Dari perdebatan tersebut dapat ditarik kesimpulan bahwa Perda yang bernuansa Syari’ah bukanlah sebuah pembelengguan bagi masyarakat. Justru untuk memberikan koridor secara moral bagi masyarakat dalam melakukan aktivitasnya yang sarat dengan berbagai godaan dunia, sehingga alasan bahwa Syari’ah akan membawa masyarakat ke dalam situasi yang chaos adalah sangat tidak masuk akal. Kalaupun Syari’ah yang dimaksud adalah ajaran Islam, hal itu karena Indonesia berpenduduk mayoritas agama Islam yang moderat.Perlu dipahami bahwa Islam itu bersifat rahmatan lil ‘alamin yang berarti rahmat bagi semesta alam merupakan garansi bahwa ajaran Islam khususnya yang bersifat sosial kemasyarakatan adalah berlaku bagi seluruh umat manusia tanpa membedakan agama mereka.
Penutup
Adanya Perda yang bernuansa Syari’ah tidaklah bertentangan dengan UUD 1945, justru malah memberikan penguatan tentang pentingnya menjaga moralitas masyarakat. Bahwa terdapat ajaran Islam yang menjadi substansi dari Perda-Perda tersebut adalah bagian dari transformasi dari ajaran kemaslahatan ke dalam sistem hukum nasional berupa hukum positif. Sebab, saya yakin bahwa Syari’ah Islam yang menjadi substansi dalam hukum positif di Indonesia akan mampu membawa kemaslahatan bagi bangsa secara keseluruhan.
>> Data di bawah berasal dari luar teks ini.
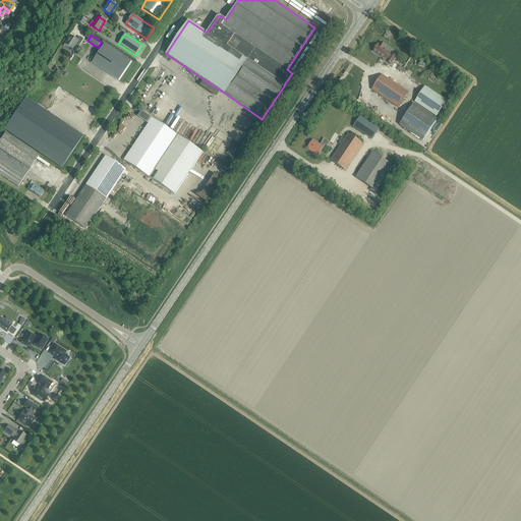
[(64,44),(72,50),(76,44),(79,46),(83,40),(78,37),(77,40),(70,36),(64,44)]
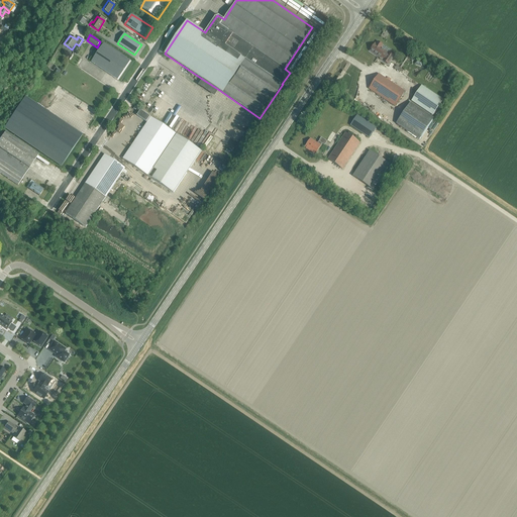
[(385,52),(386,50),(381,47),(383,45),(378,41),(376,44),(375,43),(370,50),(381,59),(381,58),(384,60),(383,61),(388,65),(394,57),(389,53),(388,54),(385,52)]
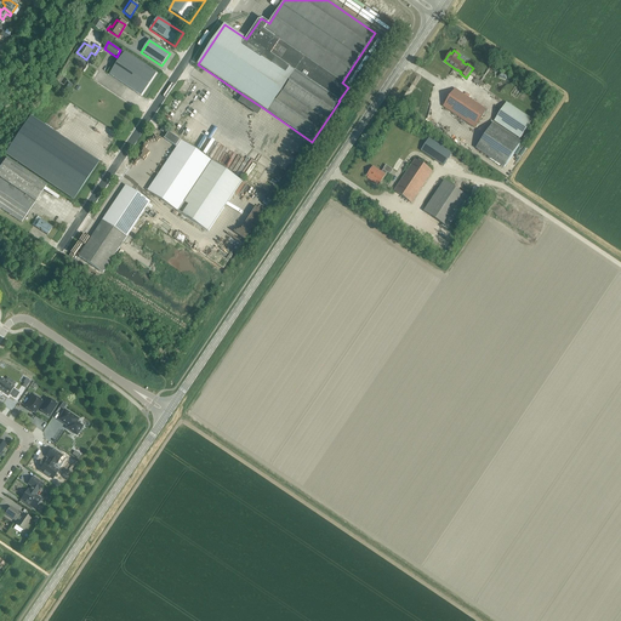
[(141,96),(157,73),(125,52),(109,74),(141,96)]
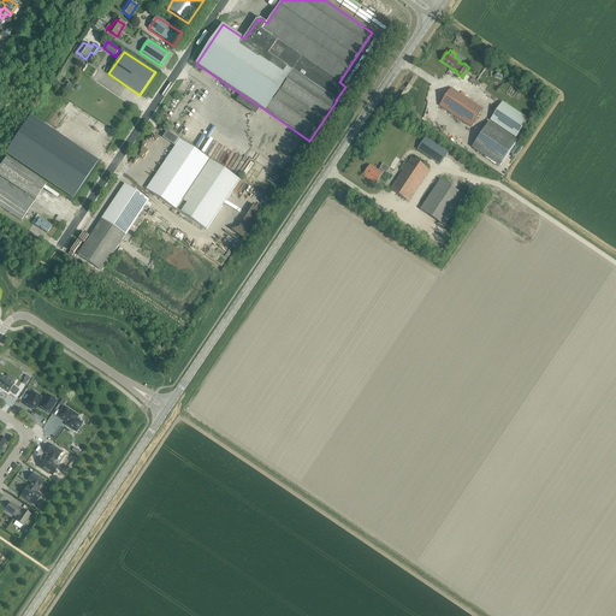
[(471,126),(483,110),(451,88),(439,106),(471,126)]
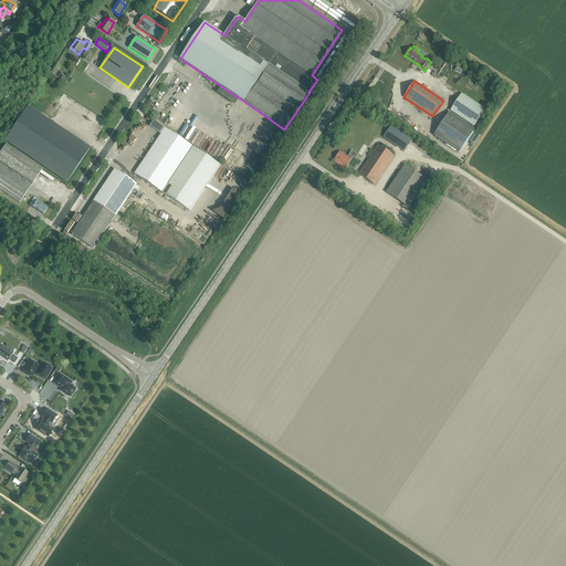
[(485,109),(461,94),(450,111),(473,126),(485,109)]
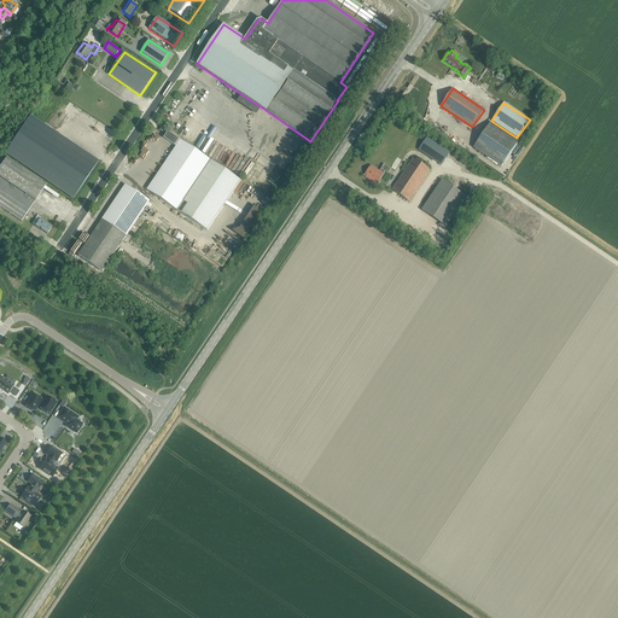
[(97,162),(30,117),(6,153),(73,198),(97,162)]
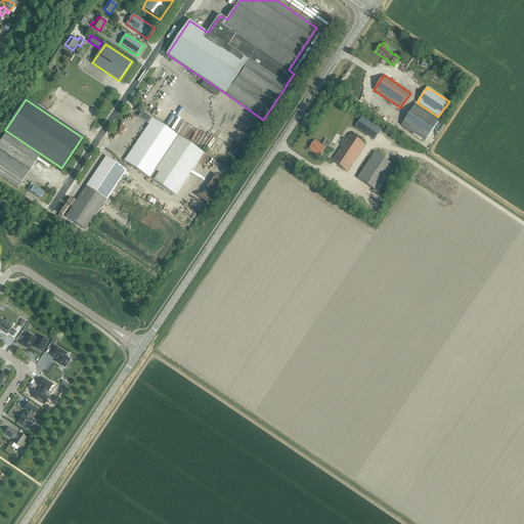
[(439,120),(416,103),(401,125),(426,141),(439,120)]
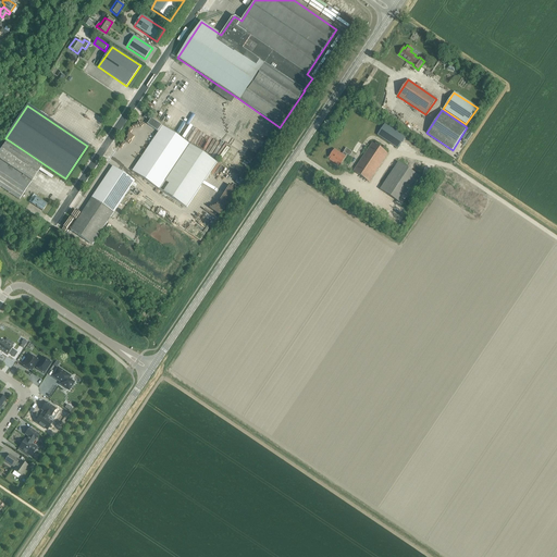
[(158,132),(162,126),(151,119),(147,125),(158,132)]
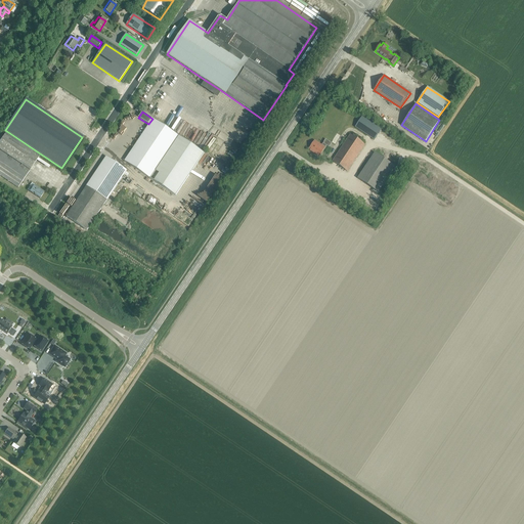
[(170,112),(160,119),(162,123),(175,132),(183,127),(184,128),(178,132),(178,133),(184,137),(189,134),(193,128),(192,126),(187,129),(191,124),(185,128),(187,126),(184,122),(185,121),(183,118),(181,120),(170,112)]
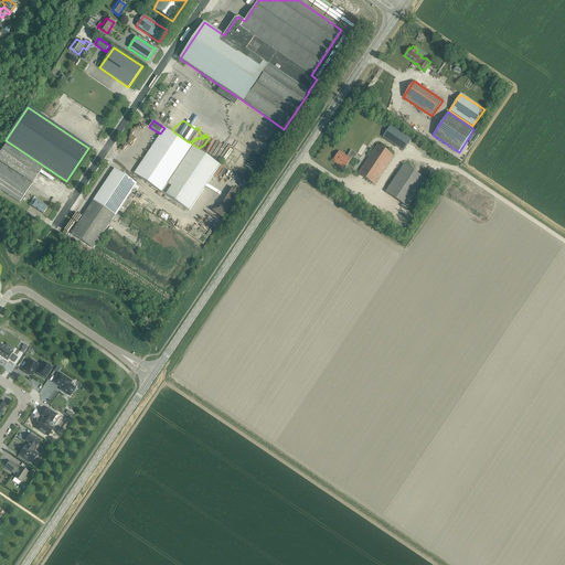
[(403,151),(411,140),(390,126),(383,137),(403,151)]
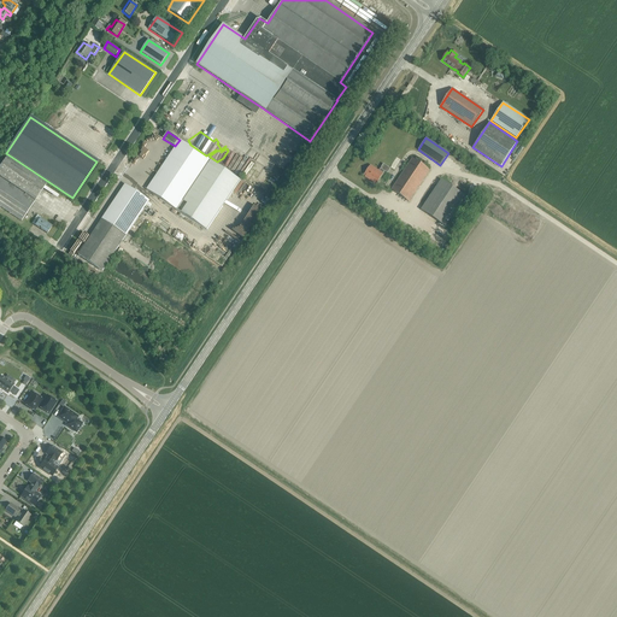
[(210,160),(180,140),(146,191),(176,210),(207,230),(240,181),(210,160)]
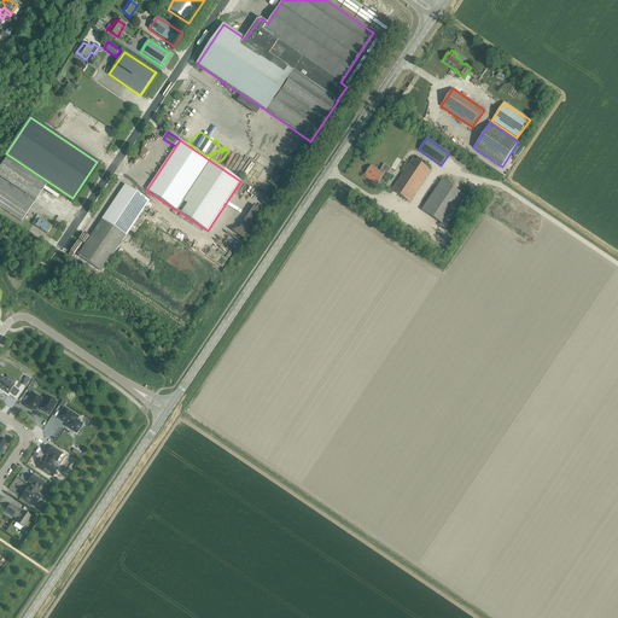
[(46,185),(6,158),(0,165),(0,207),(22,221),(35,202),(46,185)]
Tanpa aturan moral yang ketat, sangat sulit bangsa ini akan lepas dari proses pengikisan moral bagi generasi mendatang yang pada gilirannya akan menghancurkan bangsa ini yang dibangun atas dasar ajaran agama (religius) dan diamantkan oleh konstitusi.
*) Makalah disampaikan pada forum Interdisciplinary sharing yang diselenggarakan oleh Program Pascasarjana Universitas Muhammadiyah Surakarta, Sabtu, 2 September 2006.
[1] Yang menolak Perda Syari’ah adalah dari F-PDIP 26 orang; F-Demokrat 5 orang; F-PDS 12 orang; F-Golkar 7 orang; F-PKB 4 orang; F-BPD 1orang; dan F-PPP 1 orang.
[2] Yang mendukung Perda Syari’ah adalah dari F-PKS 29 orang; F-Golkar 6 orang; F-PAN 31 orang; F-PPP 41 orang; F-Demokrat 5 orang; F-BPD 10 orang; F-PKB 3 orang; dan F-PBR 7 orang.